If everything had gone as planned, "Spider-Man: Turn Off the Dark" would have officially opened on Broadway on Monday. But after a continued string of injuries, accidents and delays, Julie Taymor and the minds behind the $65 million production extended the official opening date to March 15, which means preview performances will have been going on for three-and-a-half months.
The major theater critics decided enough was enough and proceeded to honor the February 7 opening date as the time it was fair to run their reviews. That was not good news for Taymor and company.
"It turns out there is a valid reason the producers of 'Spider-Man: Turn Off the Dark' have been keeping critics at bay," wrote Los Angeles Times theater critic Charles McNulty. "Julie Taymor's $65 million, accident-prone production, featuring an erratic score by U2's Bono and The Edge, is a teetering colossus that can't find its bearings as a circus spectacle or as a rock musical."
To make it worse, the performance — preview number 65 — that many of the critics went to see had not one but two glitches during the performance. The first occurred when Spider-man (played by Reeve Carney) couldn't fly like he was supposed to, and the second happened when the Green Goblin (played by Patrick Page) was left dangling for several minutes above the audience while the crew fixed his wires.
New York Times critic Ben Brantley wrote that he was happy that things went wrong, because it was the only enjoyable part of the performance. "Keep the fear factor an active part of the show, guys, and stock the Foxwoods gift shops with souvenir crash helmets and T-shirts that say, 'I saw "Spider-Man" and lived,' " Brantley advised. "Otherwise, a more appropriate slogan would be 'I saw "Spider-Man" and slept.' "
When MTV's Splash Page blog reviewed "Spider-Man" in mid-January, the things they found likable about the show — the sets, the aerial work — were few and far between, while what they disliked about it — the story, the acting, the music — seemed to be the backbone of the show. And while most critics, like Chris Jones at The Chicago Tribune and Scott Brown at New York Magazine, were willing to give it more of a chance than others, like Charles Spencer at The Telegraph and Peter Marks at the Washington Post and Elisabeth Vincentelli at the New York Post, most seemed to agree that the basic concept behind the circus-style music is flawed.
"What I saw is a big production going in too many directions and in need of a lot of work to make it entertaining, satisfying and understandable," wrote Joe Dziemianowicz from the New York Daily News. "The show reportedly cost $65 million and that's clearly gone into mechanics, hydraulics and aerial rigging. It seems only 10 cents has gone into the confusing story and humorless dialogue."
Bono and The Edge, who wrote the music for the show, didn't get off the hook either.
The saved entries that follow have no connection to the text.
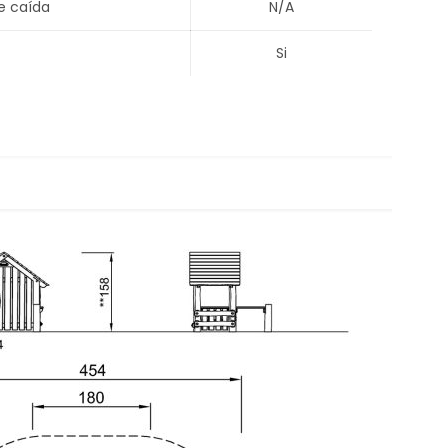
e caída
N/A
Si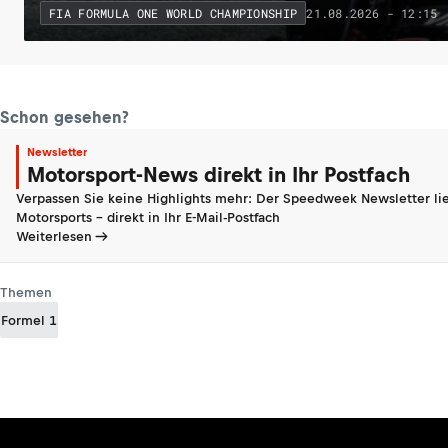
21.08.2026 - 12:15
FIA FORMULA ONE WORLD CHAMPIONSHIP
Schon gesehen?
Newsletter
Motorsport-News direkt in Ihr Postfach
Verpassen Sie keine Highlights mehr: Der Speedweek Newsletter lie
Motorsports - direkt in Ihr E-Mail-Postfach
Weiterlesen
Themen
Formel 1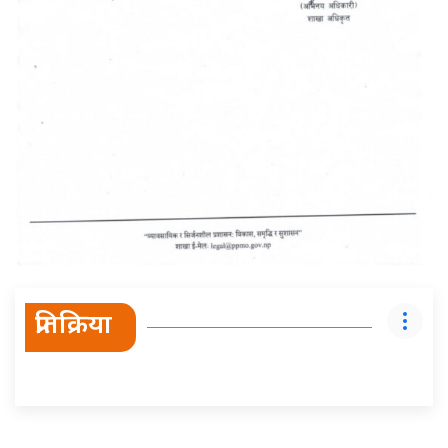
प्रतिक्रिया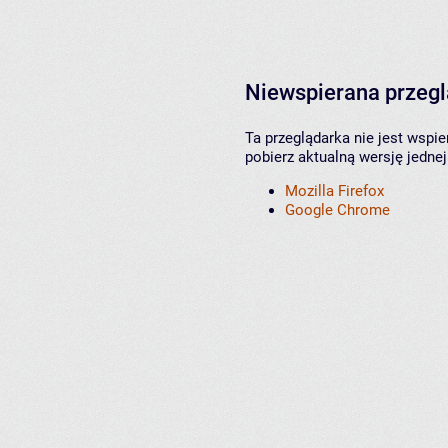
Niewspierana przeg
Ta przeglądarka nie jest wspi
pobierz aktualną wersję jednej
Mozilla Firefox
Google Chrome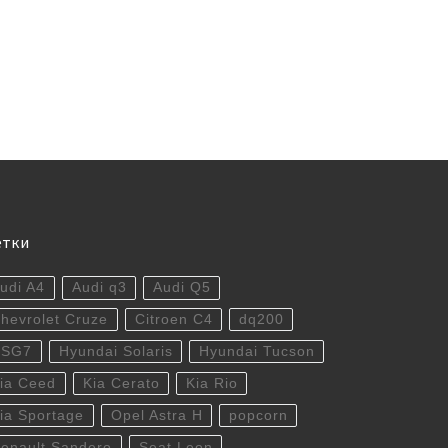
етки
udi A4
Audi q3
Audi Q5
hevrolet Cruze
Citroen C4
dq200
DSG7
Hyundai Solaris
Hyundai Tucson
ia Ceed
Kia Cerato
Kia Rio
ia Sportage
Opel Astra H
popcorn
enault Sandero
Seat Leon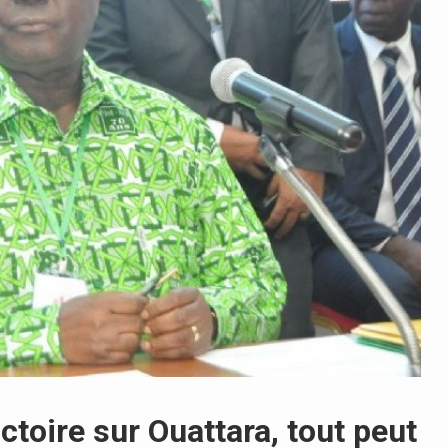
ctoire sur Ouattara, tout peut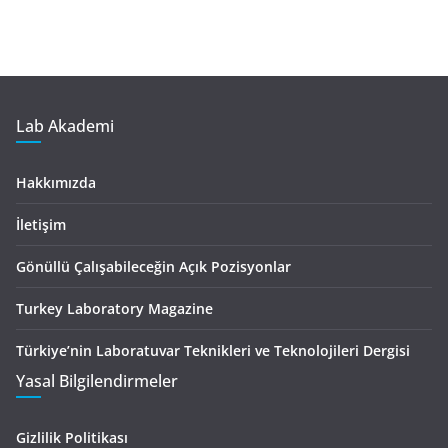
Lab Akademi
Hakkımızda
İletişim
Gönüllü Çalışabileceğin Açık Pozisyonlar
Turkey Laboratory Magazine
Türkiye’nin Laboratuvar Teknikleri ve Teknolojileri Dergisi
Yasal Bilgilendirmeler
Gizlilik Politikası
David Rooney of The Hollywood Reporter wrote, "The absence of the word 'musical' from Taymor's definition of the show seems key. The songs by Bono and The Edge display minimal grasp of music's function in goosing narrative or illuminating character. And despite all the wailing-guitar attitude, they only squeak by as atmospheric enhancement."
That probably won't stop the show from topping the Broadway box office even in it's preview performances though, or at least for a little while. But Bloomberg critic Jeremy Gerard, who saw, reviewed and panned "Turn Off the Dark" before, considers the show unsalvageable.
"After all this expenditure of talent and money, 'Spider- Man' is probably unfixable because too much has gone into making humans fly, which is not what they are good at," he wrote. "It imitates poorly what the 'Spider-Man' movies do brilliantly with computer graphics — and without putting live actors in jeopardy."